The Government listened to requests to extend the RNRB to cover taxpayers downsizing to a lower value house or selling their house to move into a nursing home. The downsizing provisions are complex and in some circumstances can mean the RNRB is restricted, with the danger that it is client and fact-specific, plus the potential danger of penalties being charged if miscalculated.
Also, the Relief is withdrawn if a taxpayer’s estate exceeds £2m. To most, this is a significant, but it can be exceeded where a couple leave their estates to each other. In this situation, the RNRB is gradually withdrawn at a rate of £1 for every £2 in excess of £2m. Care will, therefore, have to be taken to avoid any “bunching” of estates and the loss of the RNRB, which could mean an additional £80,000-£140,000 of Inheritance Tax is paid.
With careful planning and correctly drafted wills, that tax will be able to be saved. This is the crux of the problem with the RNRB. Wills will now have to be drafted to take account of its complexities, which might be different for each taxpayer. The complexities are compounded when dealing with second families and, initially, after the introduction of the RNRB, wills won’t have been drafted in anticipation of the relief being claimed, so there will be an increase in the use of Deeds of Variation to make sure estates benefit from the RNRB.
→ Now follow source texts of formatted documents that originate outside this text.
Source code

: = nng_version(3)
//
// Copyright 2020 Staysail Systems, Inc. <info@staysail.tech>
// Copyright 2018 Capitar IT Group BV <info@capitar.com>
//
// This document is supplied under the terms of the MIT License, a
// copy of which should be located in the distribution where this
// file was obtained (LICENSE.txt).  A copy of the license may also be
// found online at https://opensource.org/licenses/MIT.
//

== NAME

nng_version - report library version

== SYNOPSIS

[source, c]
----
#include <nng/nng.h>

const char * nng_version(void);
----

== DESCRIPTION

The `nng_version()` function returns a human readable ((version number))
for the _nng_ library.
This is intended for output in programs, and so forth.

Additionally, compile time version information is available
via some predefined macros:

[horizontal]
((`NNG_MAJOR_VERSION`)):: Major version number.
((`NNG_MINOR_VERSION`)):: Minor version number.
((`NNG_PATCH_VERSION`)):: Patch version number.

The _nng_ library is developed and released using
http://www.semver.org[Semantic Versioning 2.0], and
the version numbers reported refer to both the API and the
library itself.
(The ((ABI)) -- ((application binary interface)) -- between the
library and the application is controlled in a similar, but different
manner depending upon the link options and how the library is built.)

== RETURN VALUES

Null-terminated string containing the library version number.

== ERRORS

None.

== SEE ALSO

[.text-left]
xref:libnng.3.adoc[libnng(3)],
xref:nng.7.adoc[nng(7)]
Wills will need more complicated drafting to take account of the client’s situations as it is possible the RNRB could be lost because of bunching or because the surviving spouse already has the ability to claim two RNRBs (their own plus an inherited one) and cannot use a third. Again, Deeds of Variation will be useful but to qualify for the RNRB, the house or a share of a house must be left outright to the specified class of beneficiaries.
While welcome in reducing IHT, the RNRB brings unwelcome complications but, no doubt, opportunities.